Talking of London Fashion week, what a great line-up this year. Anna Wintour’s making a guest appearance, something she only does every leap year or so. With big name hitter Burberry Prorsum showing the buzz in London is almost audible from this side of the world, and look at the schedule for today:
|13:15||Fashion Fringe at Covent Garden|
|17:45||House of Holland|
|20:45||Pringle of Scotland|
Every show is either a cutting edge or advertising must have (well, maybe not Twenty8Twelve) so all the junior fashion editors will be lurching around on their ridiculous platform shoes from 9 am. It sounds like a nightmare day…. but I half wish I was there.
Oh dear. Musings of Muse reports today that Estee Lauder Companies is killing off Prescriptives!
This is a big deal for me, as it comes after the news of Stila pulling out of all foreign non-USA countries, and Procter & Gamble killing off Max Factor in the USA. Brands come and go, but when it’s a major established one like Prescriptives, it does stun me. Prescriptives was famous for its personalised custom blend service which is life saver if you have trouble finding off-the-shelf foundations right for your skin tone. I splurged on a few bottles of the custom blend when I was a teenager and couldn’t find a liquid foundation for my yellow-beige Asian skin tone in the UK. You could also get concealers and powders custom blended too.

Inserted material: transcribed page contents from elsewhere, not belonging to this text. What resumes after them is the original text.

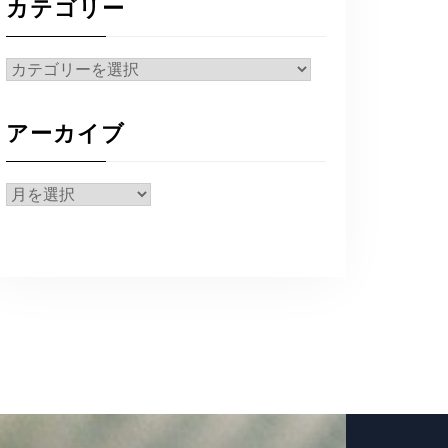
カテゴリー
カ
テ
ゴ
アーカイブ
リ
ー
ア
ー
カ
イ
ブ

They also had a great skincare line, with favourites such as the Super Line Preventor (an anti-oxidant rich silky serum) and the Flight cream (for parched travel weary skin). They were also one of the first mainstream brands to sell a foundation brush and their Magic range of products with light reflectors and optical diffusion particles were holy grail items for many women.
cK Calvin Klein cosmetics seem to be biting the dust too. I did a feature for a magazine on cK cosmetics when it launched 18 months ago and remember thinking at the time that it was a big mediocre. The packaging was by Fabien Baron but poorly executed and the products themselves had a poor colour selection.
I guess with the constant arrival of new brands and lines, some the existing brands have to die. But tis a pity. I’m really sad.